Well this thread has definitely lead to Civil Unrest!

 65 16 Feb 2022
In reply to kevin stephens:

Ha ha, at least it’s mostly civil.

 ExiledScot 16 Feb 2022
In reply to John Stainforth:

> We (UK) used North Sea petroleum revenues very badly. But, would an independent Scotland have done any better? Norway did, but their trump card is hydroelectricity.

There's a case to argue that most of Norways oil money hasn't been spent, it sits in their sovereign fund. What it has enabled is low state debt, employment opportunities etc.. then the tax revenue from those is what greases the wheels of the economy. They also didn't sell or privatise state oil industry(statoil, now Equinor ASA). Yeah, there is nothing to suggest in uk mentality that Scotland would have taken a similar route. Norway has an iraq oil engineer migrant with both hindsight and foresight, plus a massive dose of chance to thank for it's current position. 

Post edited at 10:37
 Offwidth 16 Feb 2022
In reply to 65:

A good and refreshing series of posts...

....just thought it needed saying.

 AndyC 16 Feb 2022
In reply to ExiledScot:

> There's a case to argue that most of Norways oil money hasn't been spent

I can vouch for that. Around the third most expensive country in the world in terms of cost of living. I pay income tax at 47%, VAT at 25%, also taxes on assets and savings. You pay to access the health service (unless you are on benefits).

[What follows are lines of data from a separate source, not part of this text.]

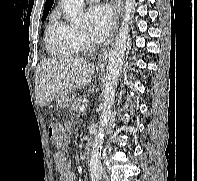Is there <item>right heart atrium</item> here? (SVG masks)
<instances>
[{
	"label": "right heart atrium",
	"instance_id": "obj_1",
	"mask_svg": "<svg viewBox=\"0 0 197 181\" xmlns=\"http://www.w3.org/2000/svg\"><path fill=\"white\" fill-rule=\"evenodd\" d=\"M76 36H77V41L81 48H85L88 46L89 39L83 31L76 30Z\"/></svg>",
	"mask_w": 197,
	"mask_h": 181
}]
</instances>
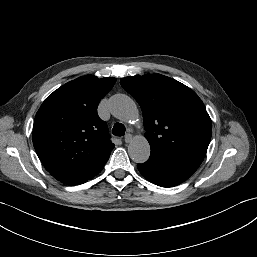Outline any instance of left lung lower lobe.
<instances>
[{"label": "left lung lower lobe", "mask_w": 257, "mask_h": 257, "mask_svg": "<svg viewBox=\"0 0 257 257\" xmlns=\"http://www.w3.org/2000/svg\"><path fill=\"white\" fill-rule=\"evenodd\" d=\"M204 158L199 156L165 157L151 154L149 159L138 164L140 173L150 182L173 187L187 180L200 166Z\"/></svg>", "instance_id": "obj_1"}]
</instances>
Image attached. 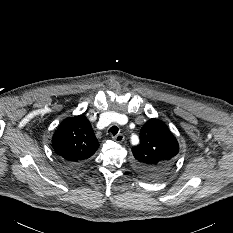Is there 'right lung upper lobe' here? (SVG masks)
I'll list each match as a JSON object with an SVG mask.
<instances>
[{"label":"right lung upper lobe","instance_id":"1","mask_svg":"<svg viewBox=\"0 0 233 233\" xmlns=\"http://www.w3.org/2000/svg\"><path fill=\"white\" fill-rule=\"evenodd\" d=\"M52 145L55 153L69 163L91 157L99 147L91 124L83 115L63 120L52 138Z\"/></svg>","mask_w":233,"mask_h":233}]
</instances>
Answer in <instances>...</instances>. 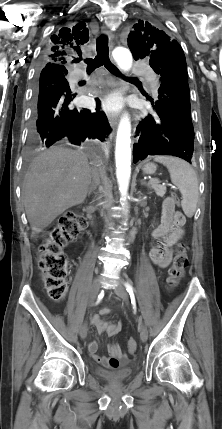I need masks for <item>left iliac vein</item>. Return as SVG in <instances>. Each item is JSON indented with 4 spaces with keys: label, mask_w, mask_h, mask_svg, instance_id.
<instances>
[{
    "label": "left iliac vein",
    "mask_w": 222,
    "mask_h": 429,
    "mask_svg": "<svg viewBox=\"0 0 222 429\" xmlns=\"http://www.w3.org/2000/svg\"><path fill=\"white\" fill-rule=\"evenodd\" d=\"M114 292L123 300L128 301L129 299L128 292L122 285H118L117 287H115ZM139 332H140L141 341L146 342L148 338V330L142 320H140L139 322Z\"/></svg>",
    "instance_id": "obj_1"
}]
</instances>
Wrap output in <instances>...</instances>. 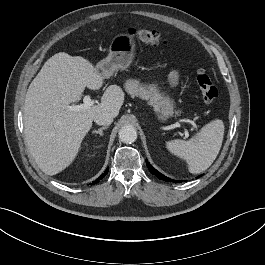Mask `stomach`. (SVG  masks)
Returning <instances> with one entry per match:
<instances>
[{
    "instance_id": "0dacf381",
    "label": "stomach",
    "mask_w": 265,
    "mask_h": 265,
    "mask_svg": "<svg viewBox=\"0 0 265 265\" xmlns=\"http://www.w3.org/2000/svg\"><path fill=\"white\" fill-rule=\"evenodd\" d=\"M135 41L127 34H120L113 38L109 46V54L95 66V69L104 77L109 78L117 70H125L134 58ZM154 88V87H153ZM152 98V104L158 113V118L166 121L173 115L175 102L165 93H159Z\"/></svg>"
}]
</instances>
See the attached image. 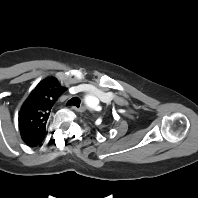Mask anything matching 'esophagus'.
<instances>
[{
	"label": "esophagus",
	"mask_w": 198,
	"mask_h": 198,
	"mask_svg": "<svg viewBox=\"0 0 198 198\" xmlns=\"http://www.w3.org/2000/svg\"><path fill=\"white\" fill-rule=\"evenodd\" d=\"M71 108L77 112H84L86 110L85 106H80V107L72 106Z\"/></svg>",
	"instance_id": "1"
}]
</instances>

(I had to laugh when I broke my arm - queued up for an X-ray and they asked "do you want to pay now or should we send you an invoice?" Trying to extract a credit card one-handed was challenging!) 

 jimtitt 16 Feb 2022
In reply to AndyC:

Yep, not sure the Norwiegen economic model is something to offer to the average Scot, £9 for a beer might be a bit of a hard sell! Down here in Bavaria local brewed at €0,75c per litre seems okay though.

 Mark Bannan 16 Feb 2022
In reply to The Lemming:

> ...Will there come a situation, like in the days of the Poll Tax, where people simply refuse to pay and show their anger through Civil Unrest?...

That wouldn't surprise me. Definitely, the price of eggs is going to rise!

 65 16 Feb 2022
In reply to AndyC:

I’ve never been to Norway but a couple of friends lived there. All these figures like the price of beer, tax rates etc are all well and alarming but what is the lower to average income wage like and how does it relate to the cost of living? Paying a pension, running a car, heating, food, that kind of thing.

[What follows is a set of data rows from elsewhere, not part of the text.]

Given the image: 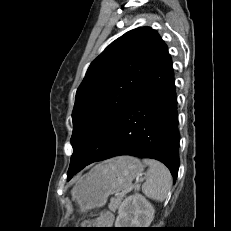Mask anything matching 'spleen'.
Here are the masks:
<instances>
[{"instance_id":"obj_1","label":"spleen","mask_w":231,"mask_h":231,"mask_svg":"<svg viewBox=\"0 0 231 231\" xmlns=\"http://www.w3.org/2000/svg\"><path fill=\"white\" fill-rule=\"evenodd\" d=\"M149 166L146 174V182L142 185V192L148 198L162 202L168 195L172 184V176L168 168L153 159H144Z\"/></svg>"}]
</instances>
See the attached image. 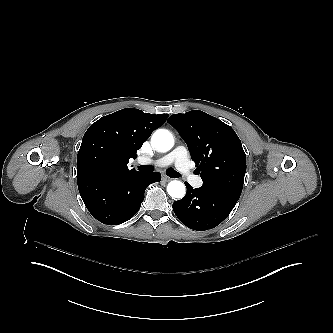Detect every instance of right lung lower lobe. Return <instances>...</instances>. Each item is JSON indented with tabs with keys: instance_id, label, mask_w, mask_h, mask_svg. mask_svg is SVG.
I'll return each instance as SVG.
<instances>
[{
	"instance_id": "right-lung-lower-lobe-1",
	"label": "right lung lower lobe",
	"mask_w": 333,
	"mask_h": 333,
	"mask_svg": "<svg viewBox=\"0 0 333 333\" xmlns=\"http://www.w3.org/2000/svg\"><path fill=\"white\" fill-rule=\"evenodd\" d=\"M160 180L158 172L146 174L136 170L116 175L77 176L79 193L86 208L107 225H118L131 219L140 209L147 186Z\"/></svg>"
}]
</instances>
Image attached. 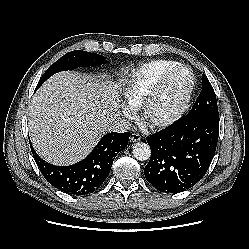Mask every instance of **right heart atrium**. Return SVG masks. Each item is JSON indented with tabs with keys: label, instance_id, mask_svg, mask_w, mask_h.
<instances>
[{
	"label": "right heart atrium",
	"instance_id": "d8ad5b80",
	"mask_svg": "<svg viewBox=\"0 0 249 249\" xmlns=\"http://www.w3.org/2000/svg\"><path fill=\"white\" fill-rule=\"evenodd\" d=\"M123 114L125 115L126 118L131 119L133 117V113L130 109L124 108L123 109Z\"/></svg>",
	"mask_w": 249,
	"mask_h": 249
}]
</instances>
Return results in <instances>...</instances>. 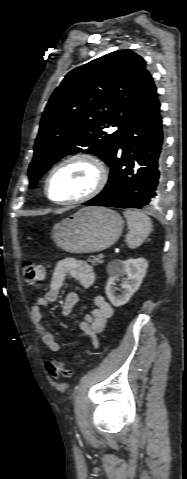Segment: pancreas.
Masks as SVG:
<instances>
[{"label":"pancreas","instance_id":"obj_1","mask_svg":"<svg viewBox=\"0 0 187 479\" xmlns=\"http://www.w3.org/2000/svg\"><path fill=\"white\" fill-rule=\"evenodd\" d=\"M89 261L93 264V265H97V264H102L104 261L102 260L101 257L99 256H92Z\"/></svg>","mask_w":187,"mask_h":479}]
</instances>
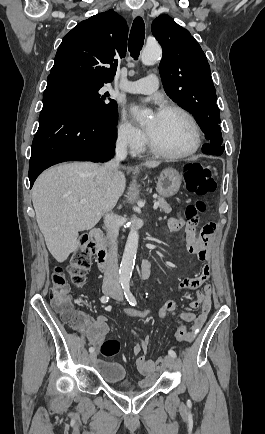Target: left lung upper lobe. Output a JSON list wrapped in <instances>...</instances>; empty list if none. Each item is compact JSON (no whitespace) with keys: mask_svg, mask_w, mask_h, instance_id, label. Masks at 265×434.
I'll return each mask as SVG.
<instances>
[{"mask_svg":"<svg viewBox=\"0 0 265 434\" xmlns=\"http://www.w3.org/2000/svg\"><path fill=\"white\" fill-rule=\"evenodd\" d=\"M152 33L163 49L159 72L166 94L194 115L210 145L224 148L216 90L202 48L168 15L153 21Z\"/></svg>","mask_w":265,"mask_h":434,"instance_id":"5c2ea615","label":"left lung upper lobe"}]
</instances>
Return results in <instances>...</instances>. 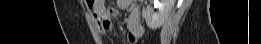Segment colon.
<instances>
[{
  "label": "colon",
  "instance_id": "1",
  "mask_svg": "<svg viewBox=\"0 0 261 44\" xmlns=\"http://www.w3.org/2000/svg\"><path fill=\"white\" fill-rule=\"evenodd\" d=\"M98 4H103V1H88V6H97Z\"/></svg>",
  "mask_w": 261,
  "mask_h": 44
}]
</instances>
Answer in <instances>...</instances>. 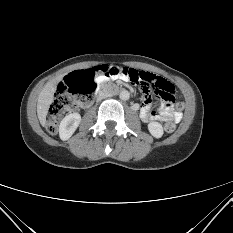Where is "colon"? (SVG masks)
<instances>
[{"label":"colon","mask_w":233,"mask_h":233,"mask_svg":"<svg viewBox=\"0 0 233 233\" xmlns=\"http://www.w3.org/2000/svg\"><path fill=\"white\" fill-rule=\"evenodd\" d=\"M97 74L124 78L132 84L141 86L147 92L154 91L157 96L164 100H171L174 95V87L170 82L127 67L119 68L102 65L92 70L74 72L59 84L54 100L49 107L46 127L50 133L55 134L57 132L59 121L71 108L69 95L77 103H85L91 99L95 89L94 77ZM176 107L181 108V105L177 104ZM164 129L166 132L171 133L175 130V124L167 123Z\"/></svg>","instance_id":"obj_1"}]
</instances>
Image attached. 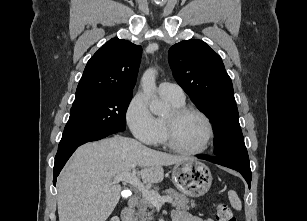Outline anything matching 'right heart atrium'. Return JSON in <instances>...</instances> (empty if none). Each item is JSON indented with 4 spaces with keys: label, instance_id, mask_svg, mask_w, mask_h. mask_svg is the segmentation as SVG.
I'll list each match as a JSON object with an SVG mask.
<instances>
[{
    "label": "right heart atrium",
    "instance_id": "right-heart-atrium-1",
    "mask_svg": "<svg viewBox=\"0 0 307 221\" xmlns=\"http://www.w3.org/2000/svg\"><path fill=\"white\" fill-rule=\"evenodd\" d=\"M126 123L133 135L145 144H155L158 134L156 118L142 93L135 94L125 111Z\"/></svg>",
    "mask_w": 307,
    "mask_h": 221
}]
</instances>
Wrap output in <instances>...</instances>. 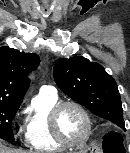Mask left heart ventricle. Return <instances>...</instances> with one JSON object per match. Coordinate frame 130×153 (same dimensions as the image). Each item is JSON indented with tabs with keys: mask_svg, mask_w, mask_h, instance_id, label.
Here are the masks:
<instances>
[{
	"mask_svg": "<svg viewBox=\"0 0 130 153\" xmlns=\"http://www.w3.org/2000/svg\"><path fill=\"white\" fill-rule=\"evenodd\" d=\"M59 127L65 138L79 141L85 134L86 122L77 108L66 106L59 114Z\"/></svg>",
	"mask_w": 130,
	"mask_h": 153,
	"instance_id": "obj_1",
	"label": "left heart ventricle"
}]
</instances>
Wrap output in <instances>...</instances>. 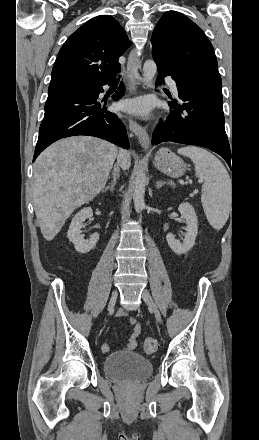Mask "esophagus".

And how does the general infrastructure of the country function compared to say, the UK? 
Or Germany for that matter.

Post edited at 17:31
 elsewhere 16 Feb 2022
In reply to 65:

Somebody living in Norway told me it was better for people on lower/average wages as that is more of a good enough wage than a poverty wage.

 AndyC 16 Feb 2022
In reply to 65:

If you believe the figures then someone at the lower end of the scale is probably earning the equivalent of £30,000 per year - which would be barely enough to exist on. But childcare is something they have got right so most families are able to earn dual incomes which makes life bearable. On the whole, the average standard of living is probably slightly better than the UK. 

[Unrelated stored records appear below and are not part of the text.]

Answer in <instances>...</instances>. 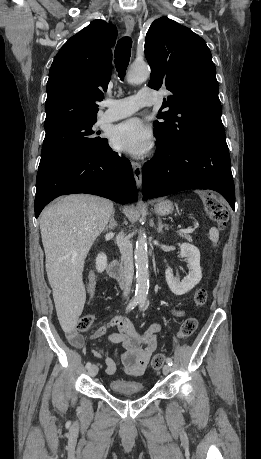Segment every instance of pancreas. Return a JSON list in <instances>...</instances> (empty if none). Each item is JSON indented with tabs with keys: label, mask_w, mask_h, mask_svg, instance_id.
<instances>
[{
	"label": "pancreas",
	"mask_w": 261,
	"mask_h": 459,
	"mask_svg": "<svg viewBox=\"0 0 261 459\" xmlns=\"http://www.w3.org/2000/svg\"><path fill=\"white\" fill-rule=\"evenodd\" d=\"M182 238L186 239L187 241L189 242H192V236L188 235V234H182L180 233L179 234Z\"/></svg>",
	"instance_id": "1"
}]
</instances>
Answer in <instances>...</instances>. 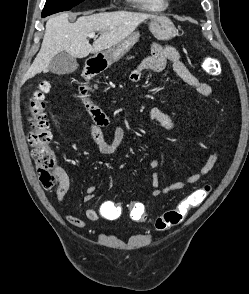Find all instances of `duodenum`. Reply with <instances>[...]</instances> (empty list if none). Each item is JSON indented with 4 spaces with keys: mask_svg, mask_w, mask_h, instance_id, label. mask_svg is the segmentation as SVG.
I'll use <instances>...</instances> for the list:
<instances>
[{
    "mask_svg": "<svg viewBox=\"0 0 249 294\" xmlns=\"http://www.w3.org/2000/svg\"><path fill=\"white\" fill-rule=\"evenodd\" d=\"M103 69V65L94 62H88L85 70L82 73L79 85V94L86 105L89 114L93 118H107L100 106L96 103L92 96L91 80Z\"/></svg>",
    "mask_w": 249,
    "mask_h": 294,
    "instance_id": "410a0bca",
    "label": "duodenum"
}]
</instances>
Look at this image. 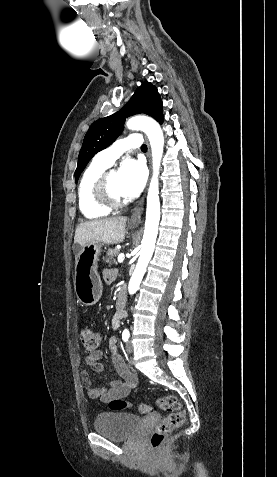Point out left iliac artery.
<instances>
[{
  "label": "left iliac artery",
  "mask_w": 277,
  "mask_h": 477,
  "mask_svg": "<svg viewBox=\"0 0 277 477\" xmlns=\"http://www.w3.org/2000/svg\"><path fill=\"white\" fill-rule=\"evenodd\" d=\"M122 339L124 342L128 341L129 339V331L127 329H125L122 333Z\"/></svg>",
  "instance_id": "44dca946"
}]
</instances>
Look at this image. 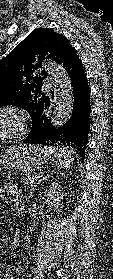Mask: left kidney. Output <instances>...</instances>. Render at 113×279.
Wrapping results in <instances>:
<instances>
[{
  "label": "left kidney",
  "mask_w": 113,
  "mask_h": 279,
  "mask_svg": "<svg viewBox=\"0 0 113 279\" xmlns=\"http://www.w3.org/2000/svg\"><path fill=\"white\" fill-rule=\"evenodd\" d=\"M44 201L46 204L52 208L56 212H59L63 204L62 200L64 199V192L61 190V186L59 183H52L44 192Z\"/></svg>",
  "instance_id": "left-kidney-1"
}]
</instances>
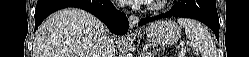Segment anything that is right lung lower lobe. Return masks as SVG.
<instances>
[{"instance_id": "1", "label": "right lung lower lobe", "mask_w": 249, "mask_h": 57, "mask_svg": "<svg viewBox=\"0 0 249 57\" xmlns=\"http://www.w3.org/2000/svg\"><path fill=\"white\" fill-rule=\"evenodd\" d=\"M67 7L81 8L92 13L116 34H125L129 29L126 15L116 10L110 0H38L35 30L51 13Z\"/></svg>"}]
</instances>
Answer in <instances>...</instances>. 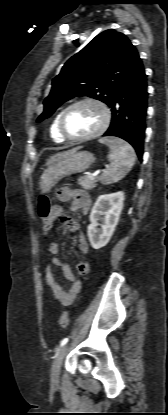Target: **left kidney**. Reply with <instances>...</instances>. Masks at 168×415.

Property around Oslo is massively expensive, further out it gets cheaper but it's all relative. There is a lot of inherited money being passed around, but I think many people are maxed out on credit.

Due to taxes, car prices are astronomical compared to the UK although people seem to be able to afford them (or at least the monthly payments). Electric cars were heavily subsidised hence every other car around here is a Tesla. There are toll roads everywhere - another tax! 

Public transport is fairly good around the cities and the trains run well most of time. But we have our share of signal failures and staff shortages.